明治34年(1901)~昭和53年(1978)
橋本市出身
難問を解き明かした世界的数学者

明治34年(1901)、現在の大阪市に生まれる。4歳から紀見村(現:橋本市)の父の実家で育ち、粉河中学校時代に「クリフォードの定理」で数学に興味を持ち始める。

大正14年(1925)に京都帝国大学理学部を卒業、その後、同大学の助教授を勤めていたときに、フランスのパリにあるソルボンヌ大学に文部省(現:文部科学省)の海外研究員として留学した。そこで、生涯の研究分野を「多変数函数論」と心に決めて、昭和7年(1932)に帰国した。この研究は、「山にたとえれば、いかにも登りにくそうな山だと分かったので、敢えて登ろうとするようなものであった。」と後に語っている。

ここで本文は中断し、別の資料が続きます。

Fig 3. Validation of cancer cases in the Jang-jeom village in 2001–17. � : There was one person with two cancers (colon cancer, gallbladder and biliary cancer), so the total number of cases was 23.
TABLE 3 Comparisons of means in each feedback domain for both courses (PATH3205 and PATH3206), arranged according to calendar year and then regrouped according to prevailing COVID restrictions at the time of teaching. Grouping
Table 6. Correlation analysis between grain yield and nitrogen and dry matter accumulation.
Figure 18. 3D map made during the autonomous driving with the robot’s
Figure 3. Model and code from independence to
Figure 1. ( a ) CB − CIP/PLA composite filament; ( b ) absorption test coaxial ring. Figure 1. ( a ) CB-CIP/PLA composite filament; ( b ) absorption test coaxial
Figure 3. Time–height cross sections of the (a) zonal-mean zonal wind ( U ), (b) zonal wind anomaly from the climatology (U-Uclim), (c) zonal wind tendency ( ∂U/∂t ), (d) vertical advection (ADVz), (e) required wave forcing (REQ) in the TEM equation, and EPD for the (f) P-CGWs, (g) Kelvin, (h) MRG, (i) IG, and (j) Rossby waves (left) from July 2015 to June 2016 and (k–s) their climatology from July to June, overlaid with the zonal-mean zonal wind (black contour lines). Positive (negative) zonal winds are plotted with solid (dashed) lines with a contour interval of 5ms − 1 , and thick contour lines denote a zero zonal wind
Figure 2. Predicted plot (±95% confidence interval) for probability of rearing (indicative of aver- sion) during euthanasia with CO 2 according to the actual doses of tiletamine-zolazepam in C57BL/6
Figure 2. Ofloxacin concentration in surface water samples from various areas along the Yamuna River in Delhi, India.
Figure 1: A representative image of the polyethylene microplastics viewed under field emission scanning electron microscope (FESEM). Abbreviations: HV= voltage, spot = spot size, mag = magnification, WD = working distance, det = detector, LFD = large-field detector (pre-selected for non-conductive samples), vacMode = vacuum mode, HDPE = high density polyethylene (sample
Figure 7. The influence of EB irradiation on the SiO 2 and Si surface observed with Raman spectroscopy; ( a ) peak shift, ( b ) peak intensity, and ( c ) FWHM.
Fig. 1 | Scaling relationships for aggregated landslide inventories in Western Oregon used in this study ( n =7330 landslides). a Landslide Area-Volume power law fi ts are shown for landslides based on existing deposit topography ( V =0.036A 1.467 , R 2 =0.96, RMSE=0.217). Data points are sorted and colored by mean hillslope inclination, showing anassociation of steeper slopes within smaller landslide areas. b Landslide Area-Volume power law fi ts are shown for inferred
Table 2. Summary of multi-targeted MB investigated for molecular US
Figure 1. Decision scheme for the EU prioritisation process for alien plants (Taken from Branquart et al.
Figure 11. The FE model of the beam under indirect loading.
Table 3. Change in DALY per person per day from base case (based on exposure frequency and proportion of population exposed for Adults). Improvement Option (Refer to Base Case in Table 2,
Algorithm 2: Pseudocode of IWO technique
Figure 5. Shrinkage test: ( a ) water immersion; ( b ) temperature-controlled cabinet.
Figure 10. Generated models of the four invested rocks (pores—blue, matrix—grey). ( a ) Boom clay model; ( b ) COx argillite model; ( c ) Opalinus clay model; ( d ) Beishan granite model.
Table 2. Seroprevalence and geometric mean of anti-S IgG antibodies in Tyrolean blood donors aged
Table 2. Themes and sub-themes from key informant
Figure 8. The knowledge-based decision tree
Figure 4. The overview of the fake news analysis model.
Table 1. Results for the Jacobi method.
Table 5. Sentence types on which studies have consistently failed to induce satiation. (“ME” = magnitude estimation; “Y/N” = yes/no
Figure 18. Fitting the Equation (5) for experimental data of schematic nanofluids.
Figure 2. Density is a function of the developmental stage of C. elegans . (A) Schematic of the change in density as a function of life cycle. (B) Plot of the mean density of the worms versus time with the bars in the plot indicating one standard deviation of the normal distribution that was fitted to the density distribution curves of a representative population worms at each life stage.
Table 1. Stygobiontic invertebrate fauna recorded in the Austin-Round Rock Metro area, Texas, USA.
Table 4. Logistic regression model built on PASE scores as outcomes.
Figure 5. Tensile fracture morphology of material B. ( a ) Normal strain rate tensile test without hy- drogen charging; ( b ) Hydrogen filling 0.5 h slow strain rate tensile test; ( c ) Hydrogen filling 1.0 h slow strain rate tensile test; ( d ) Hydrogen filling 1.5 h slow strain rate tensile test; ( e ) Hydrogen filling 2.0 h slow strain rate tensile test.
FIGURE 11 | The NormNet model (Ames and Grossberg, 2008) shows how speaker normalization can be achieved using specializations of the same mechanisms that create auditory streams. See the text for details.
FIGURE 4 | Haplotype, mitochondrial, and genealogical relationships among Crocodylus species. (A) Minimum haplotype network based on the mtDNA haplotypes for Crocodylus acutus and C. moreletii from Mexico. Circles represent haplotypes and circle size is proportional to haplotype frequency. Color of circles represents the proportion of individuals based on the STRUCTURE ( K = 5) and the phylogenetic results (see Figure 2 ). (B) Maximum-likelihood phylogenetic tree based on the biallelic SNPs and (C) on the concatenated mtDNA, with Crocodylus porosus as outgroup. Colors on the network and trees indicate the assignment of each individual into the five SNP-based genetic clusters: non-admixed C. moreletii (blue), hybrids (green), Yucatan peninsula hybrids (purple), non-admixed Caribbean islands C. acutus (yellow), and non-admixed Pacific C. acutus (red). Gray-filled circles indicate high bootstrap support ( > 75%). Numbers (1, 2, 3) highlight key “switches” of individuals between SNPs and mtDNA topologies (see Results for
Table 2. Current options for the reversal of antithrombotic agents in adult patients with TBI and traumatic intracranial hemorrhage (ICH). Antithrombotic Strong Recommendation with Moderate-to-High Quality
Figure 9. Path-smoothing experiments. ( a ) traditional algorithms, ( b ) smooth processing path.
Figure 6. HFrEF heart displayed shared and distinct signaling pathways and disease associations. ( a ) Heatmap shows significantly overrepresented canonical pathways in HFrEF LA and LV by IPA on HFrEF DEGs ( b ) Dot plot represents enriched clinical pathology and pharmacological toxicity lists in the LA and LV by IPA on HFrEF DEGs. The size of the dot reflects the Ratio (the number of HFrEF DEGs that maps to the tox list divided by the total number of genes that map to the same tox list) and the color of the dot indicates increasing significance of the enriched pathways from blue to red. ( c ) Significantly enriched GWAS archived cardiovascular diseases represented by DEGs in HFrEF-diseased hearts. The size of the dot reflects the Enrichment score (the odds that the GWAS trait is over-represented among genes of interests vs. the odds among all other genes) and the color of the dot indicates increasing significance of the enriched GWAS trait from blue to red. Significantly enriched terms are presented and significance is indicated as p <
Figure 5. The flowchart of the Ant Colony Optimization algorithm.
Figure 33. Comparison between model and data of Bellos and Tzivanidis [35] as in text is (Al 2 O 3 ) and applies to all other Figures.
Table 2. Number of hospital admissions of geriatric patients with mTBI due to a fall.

昭和9年(1934)、この分野に関する詳しい文献が載せられた本を入手、中心となる三つの問題が解決されていないことが分かり、この問題解決にとりかかる決意を固め研究を開始する。しかし、残されている問題だけに、手も足も出ないほど難しいものであった。

夜昼関係なく没頭した研究生活を送っていたある日の朝、いつものように椅子に腰を掛けていると、突然目の前にひらめきが起こって問題解決の第一着手である「上空移行の原理」を発見、その後、約20年を費やしてその理論の骨格を一人で完成した。

この研究の業績は、世界の数学界で高く評価され、昭和26年(1951)50歳という若さで「日本学士院賞」を、昭和35年(1960)には「文化勲章」を受章した。

世界の誰もが手に負えなかった難問を解き明かした岡潔は、昭和53年(1978)76歳で生涯の幕を閉じた。